### 作業指示:
A - 米中対立を扱った本文によると、バイデン米政権が民主主義サミットを開催したのはいつか。
B - 米中対立を扱った本文を、最後の文の後から書き継いでください。

### 本文:
'''

(写真はイメージです/PIXTA)

昨今、いままでにないほど、米中の溝は深まっています。新しい冷戦下ではどのような世界が築かれていくのでしょうか。ニッセイ基礎研究所の三尾幸吉郎氏によるレポートです。

3―終わり無き「正義vs正義」の論争

バイデン米政権は2021年12月、日本や欧州などの首脳を招いて民主主義サミットを開催し、中露との関係を「民主主義」と「専制主義」の闘いと位置づけ、民主主義国の連携強化を呼びかけた。民主主義を「正義」、専制主義を「不義」としたの二項対立に持ち込み、欧米型民主主義への信認を高めようとしたのだろう。

 

これに対し中国は異を唱えた。民主主義サミットが開催された21年12月、中国の民主主義と題する白書を発表し、「民主主義は各国人民の権利であり、少数の国の専売特許ではない」として、米国が欧米型民主主義を他国に押し付けるのは内政干渉であり、各国がどのような民主主義を選ぶかは自由であるべきだと主張、「自由の国」を自負する米国を皮肉った。

'''

### 分析用データ:
'''

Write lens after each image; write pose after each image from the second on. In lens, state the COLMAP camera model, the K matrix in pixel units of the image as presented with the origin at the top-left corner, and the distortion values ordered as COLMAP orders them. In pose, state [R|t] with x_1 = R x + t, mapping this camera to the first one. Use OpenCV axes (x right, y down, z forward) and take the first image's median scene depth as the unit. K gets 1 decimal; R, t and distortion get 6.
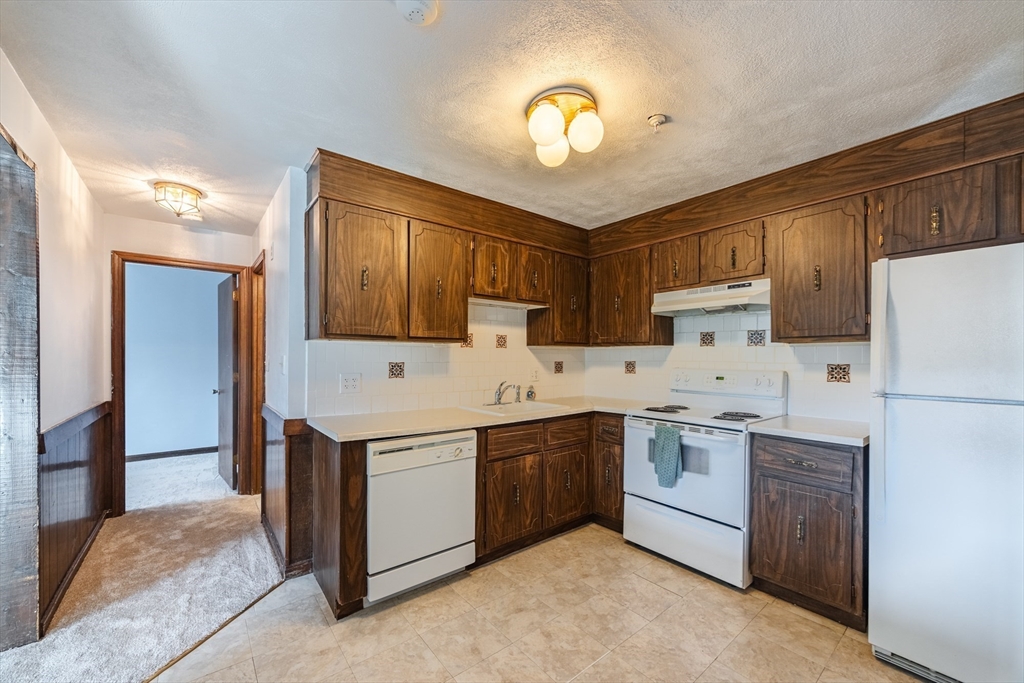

'''
'''

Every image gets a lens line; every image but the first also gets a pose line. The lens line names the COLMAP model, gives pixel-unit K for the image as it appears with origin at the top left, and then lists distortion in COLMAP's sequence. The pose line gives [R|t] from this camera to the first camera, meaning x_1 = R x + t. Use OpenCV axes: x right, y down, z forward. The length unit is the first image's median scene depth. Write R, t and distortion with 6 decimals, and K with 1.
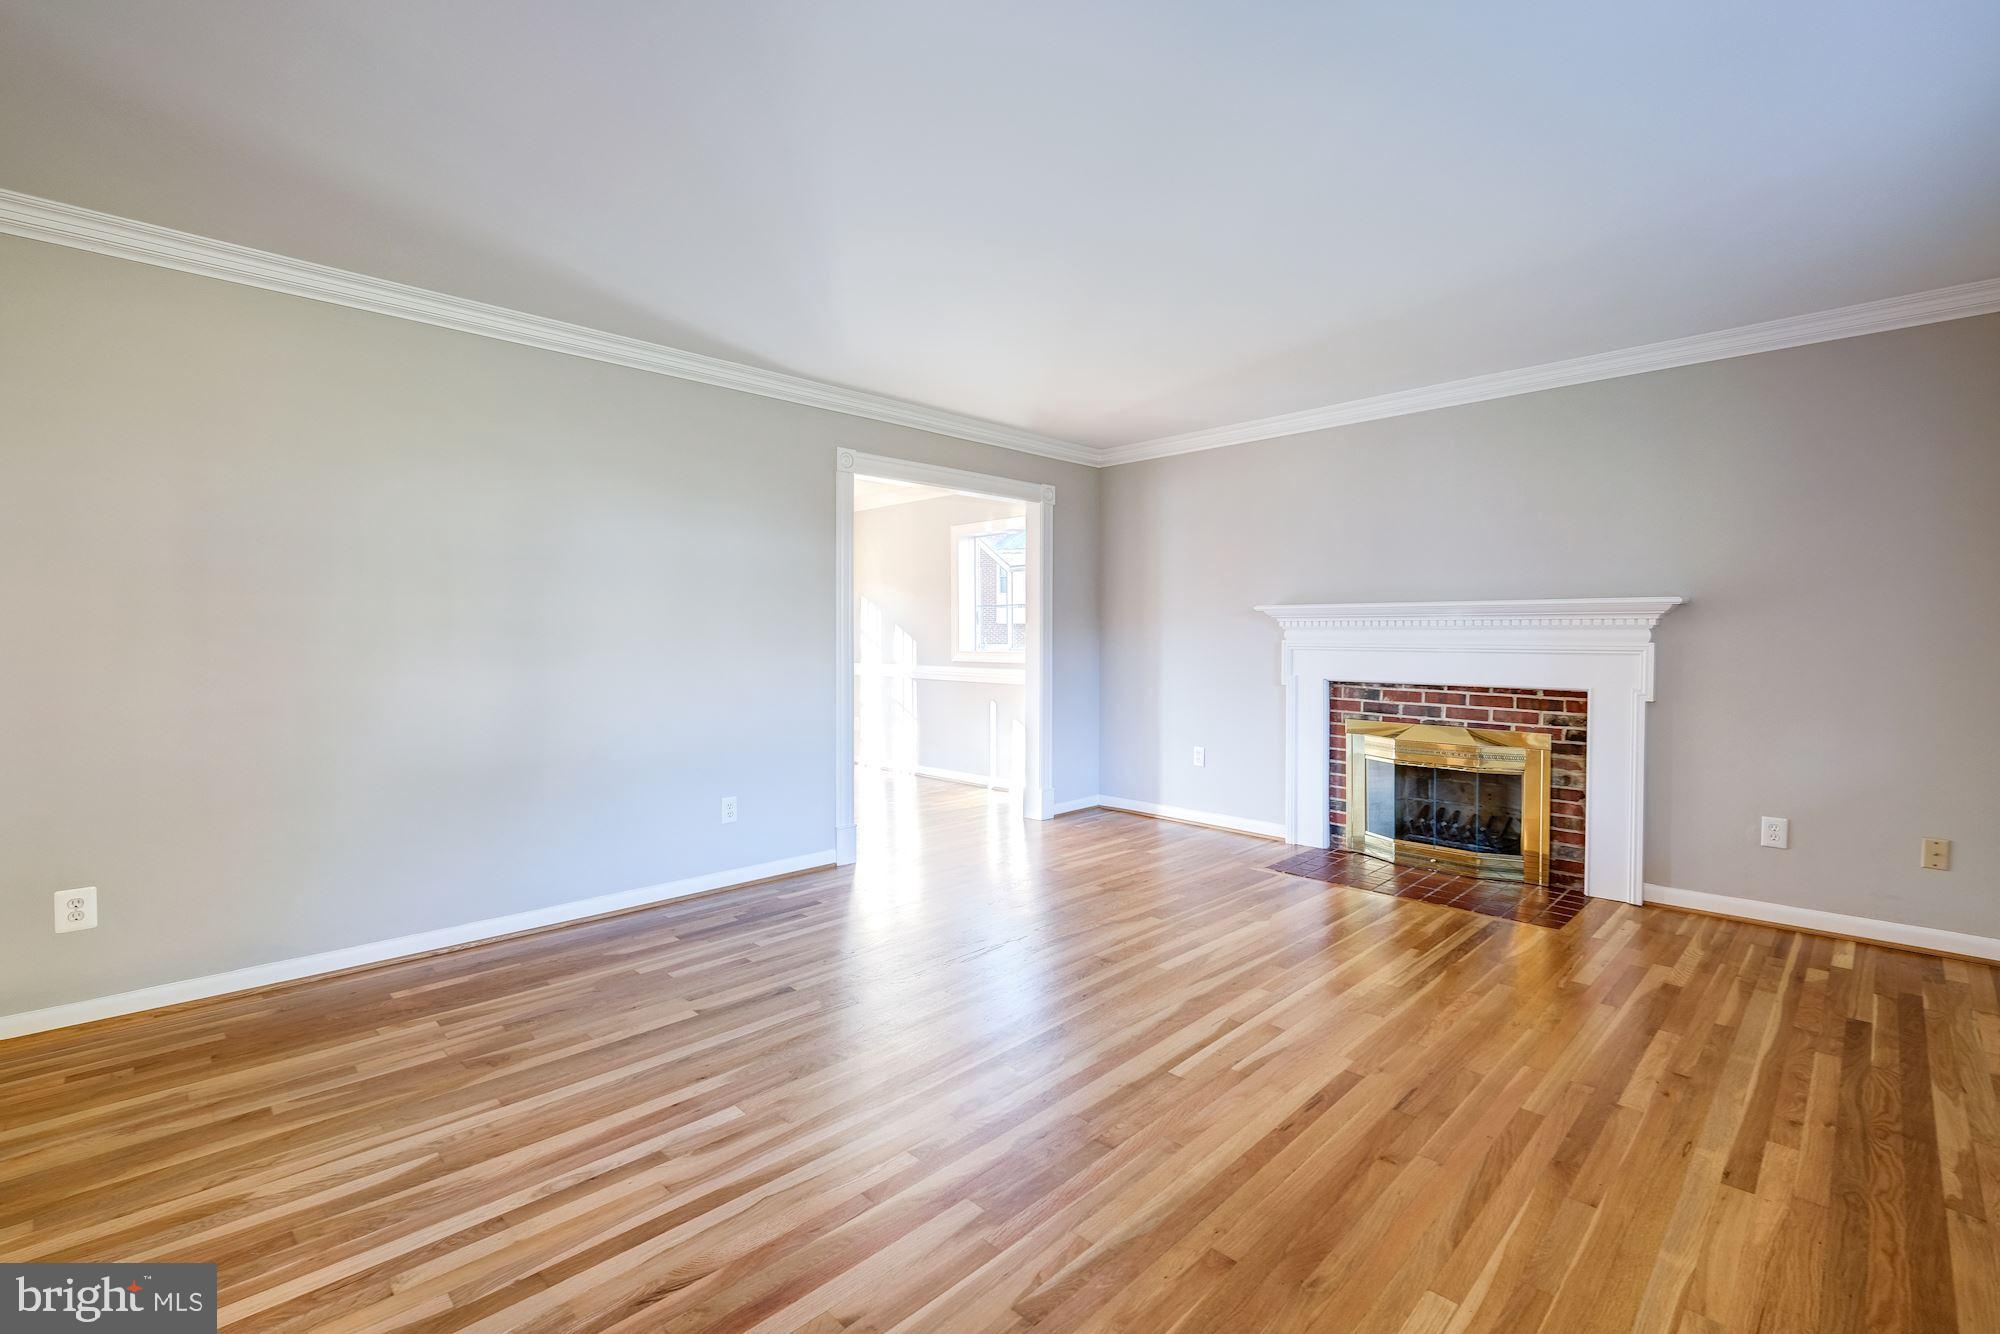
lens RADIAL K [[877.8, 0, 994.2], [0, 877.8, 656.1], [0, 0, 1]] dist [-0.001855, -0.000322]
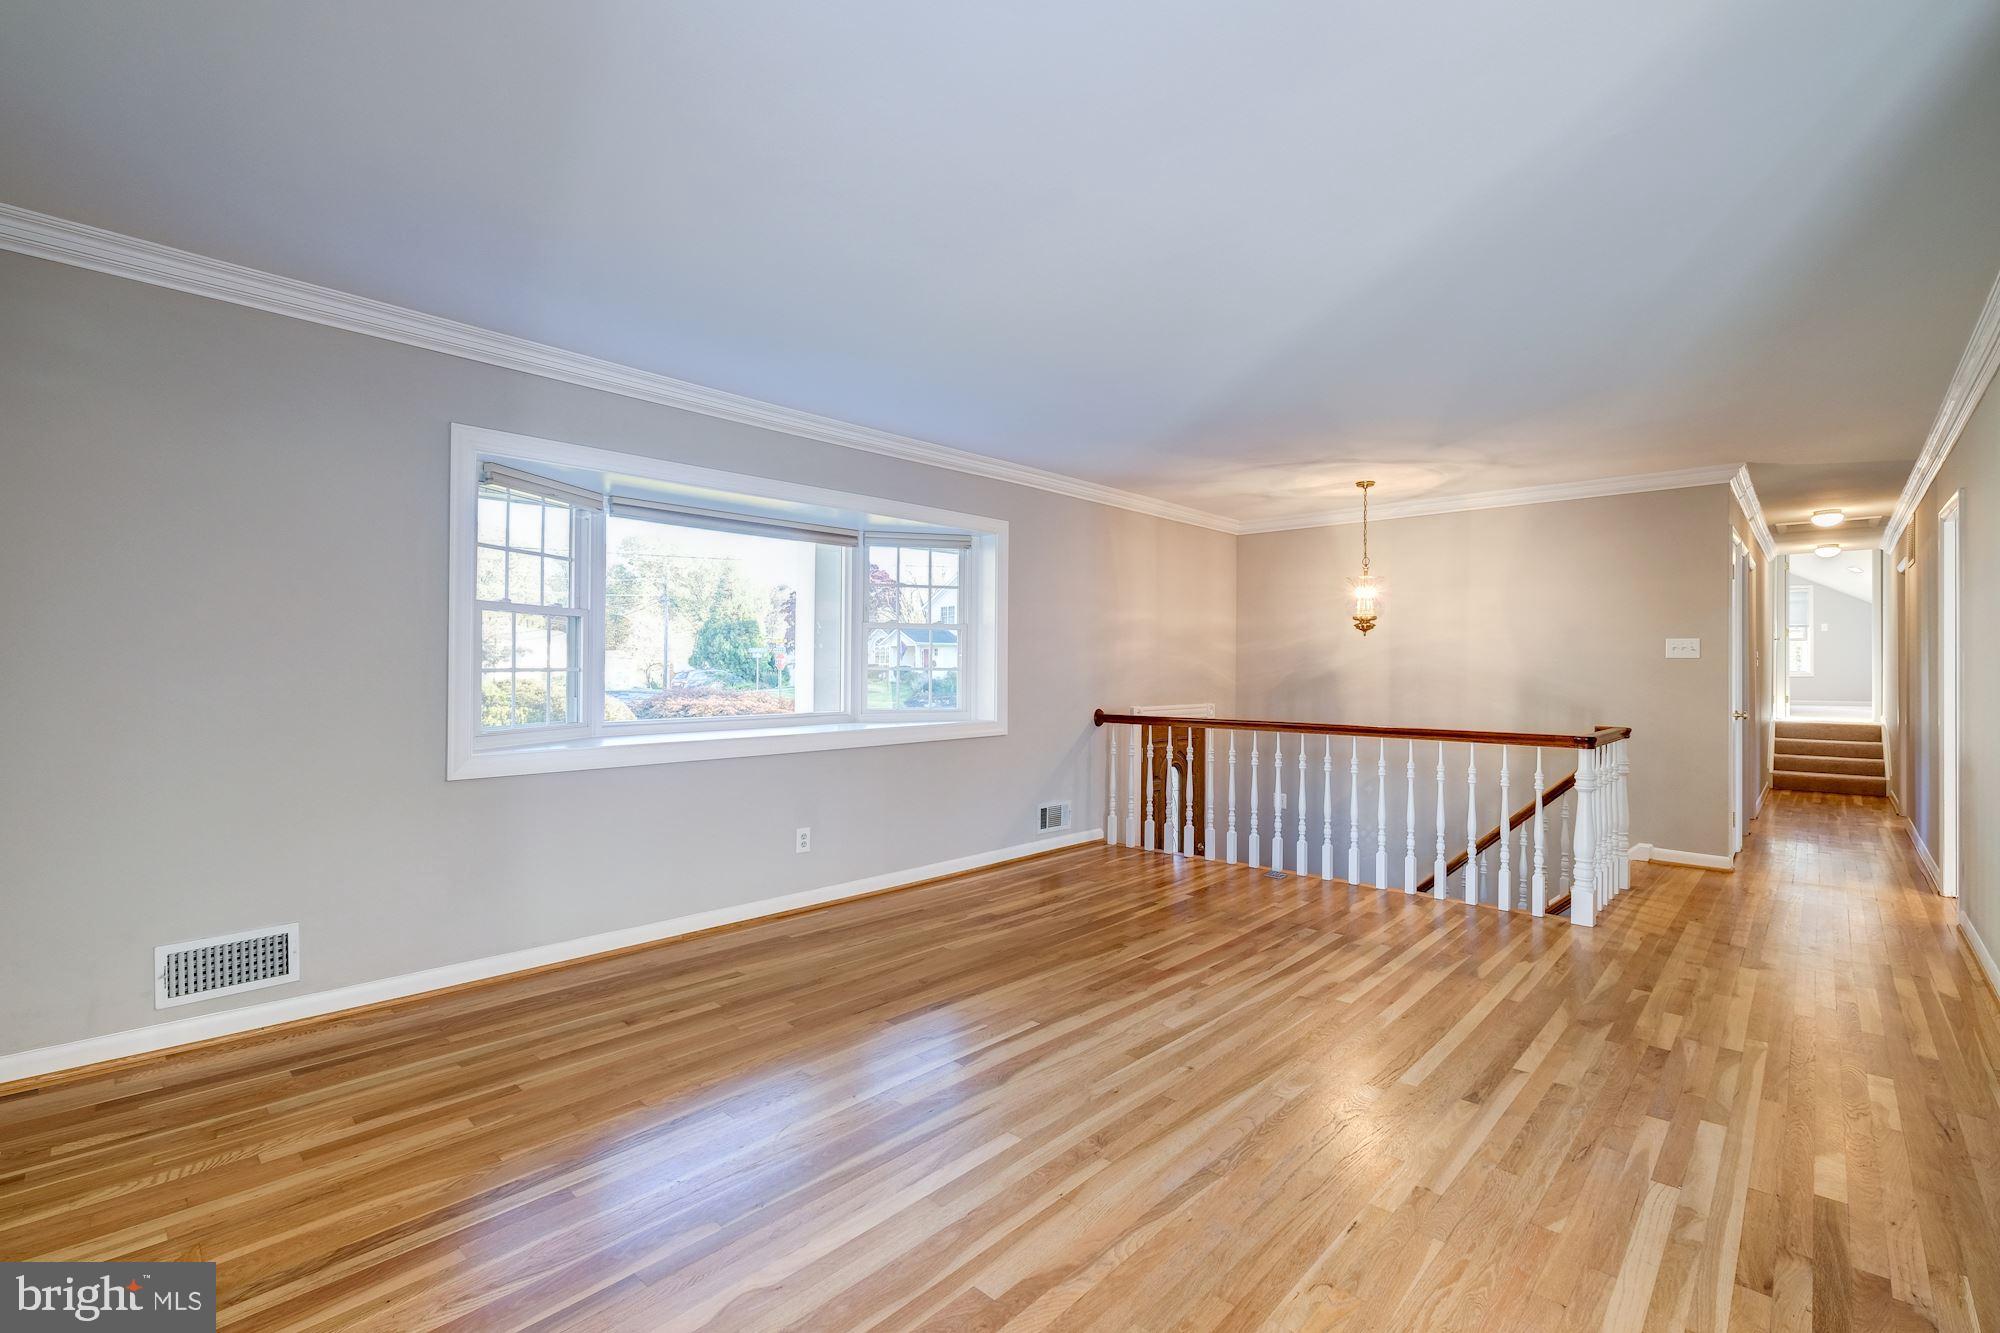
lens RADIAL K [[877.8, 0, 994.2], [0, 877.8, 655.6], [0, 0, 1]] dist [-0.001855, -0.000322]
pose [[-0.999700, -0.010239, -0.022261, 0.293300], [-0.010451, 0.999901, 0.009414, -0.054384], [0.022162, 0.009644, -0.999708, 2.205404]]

'''

### 演習結果:
A - 2021年12月

B -
 

また人民民主独裁を憲法で定める中国にとって専制主義は「不義」ではなく「正義」である。特に中国の特色ある社会主義を完成させる途上(社会主義初級段階)では必要不可欠なプロセスと考えられているため、共産党政権が崩壊しない限り変わることのないものだ*3

 

したがって米国が二項対立に議論を持ち込んでしまうと、中国が外交的に譲歩しようと思ってもその余地が全く残されてないため、「正義vs正義」の挑戦状を叩きつけられたようなもので、共産党政権の崩壊を望んでいるようにしか見えない*4。こうしたことを踏まえると、米国が「民主主義vs専制主義」の二項対立という考え方を取り下げて中国の特色ある社会主義の存在意義を認めるか、あるいは中国で共産党政権が崩壊しない限り、米中対立は半永久的に続くだろう。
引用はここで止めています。